There has been a lot of discussion lately about millennials and the status of their personal finances. There are concerns that many millennials may never own a home because of poor spending habits, especially those who like artisan coffee and avocado toast more than their savings accounts.
Yes, some elements of their culture do promote frivolous spending, but they are also the first generation to grow up with technology that has revolutionised how people manage their money. They also have the benefit of a knowledge base, built by baby boomers such as Warren Buffet, to build upon.
As technology advances, money management becomes easier and brings with it new opportunities. Millennials are the first generation to have mobile banking apps allowing them to do banking from anywhere 24/7. This time saving allows them to focus on other things, like having a side hustle.
So what are the good, bad and potentially ugly of millennial finances? What can we learn from them and what can they do to help them live better in the years to come?
We’ve formulated a list of 3 millennial dos and don’ts based on their behaviour.
- Have a side hustle. Millennials don’t limit themselves to their corporate 8am – 5pm salary. They have embraced the power of technology and have realised how easy it is to generate an income through additional resources. They temper frustration and pessimism with an entrepreneurial spirit. TIP: Examples of ways to earn money with little effort are Airbnb and apps that let you rent out excess storage.
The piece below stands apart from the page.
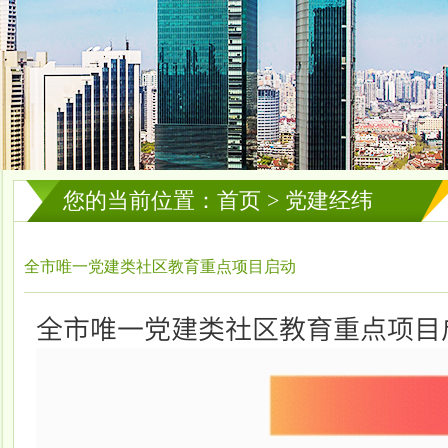
您的当前位置：首页 > 党建经纬
全市唯一党建类社区教育重点项目启动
- Use social media to make empowered financial decisions. Social media is not just frivolous conversations and royal weddings. TIP: Follow leaders within the financial industry. You’ll quickly pick up trends and learn from their expertise.
- Be civic and eco-minded. Millennials are driven by a need to make a difference to society and those around them. This focus on the needs of others drives an entrepreneurial culture – after all, the best companies are client centric. TIP: Read up about entrepreneurial millennials like Brian Chesky, the creator of Airbnb, who wanted to open up travel to all by reducing costs.
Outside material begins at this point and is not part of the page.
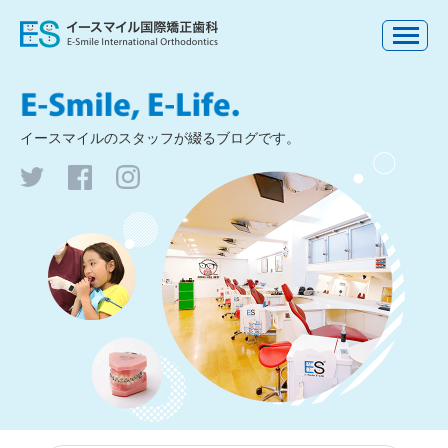
イースマイルの
スタッフが綴るブログです。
- YOLO culture – most millennials live by the belief that ‘you only live once’, which forces them to prioritise short-term gratification over long-term goals. TIP: To curb this urge, make use of a banking app with a budgeting tool that shows how much money is spent on luxury and disposable items each month. You might just find that cutting back on a few flat whites and expensive restaurants could help you get your foot in the property market.
- Avoid financial products that help save for retirement. While it’s easy to get caught up in modern day investment instruments such a cryptocurrencies, it’s important to diversify. TIP: Make sure that you’re saving for your retirement and that you have a mix of both high-risk and more risk-averse investments. Retirement funds that offer stability through investing in unit trusts, are proven to deliver results.
- Allow family members to apply financial pressure. Many young South Africans are the first in their families to have a university degree, opening them up to a world of career opportunities. TIP: While it’s a privilege to be able to give back to your family that have supported your journey, make sure you have a set budget for this. Requests can quickly deplete your budget, leaving you with no money to care for your and your family’s future and needs.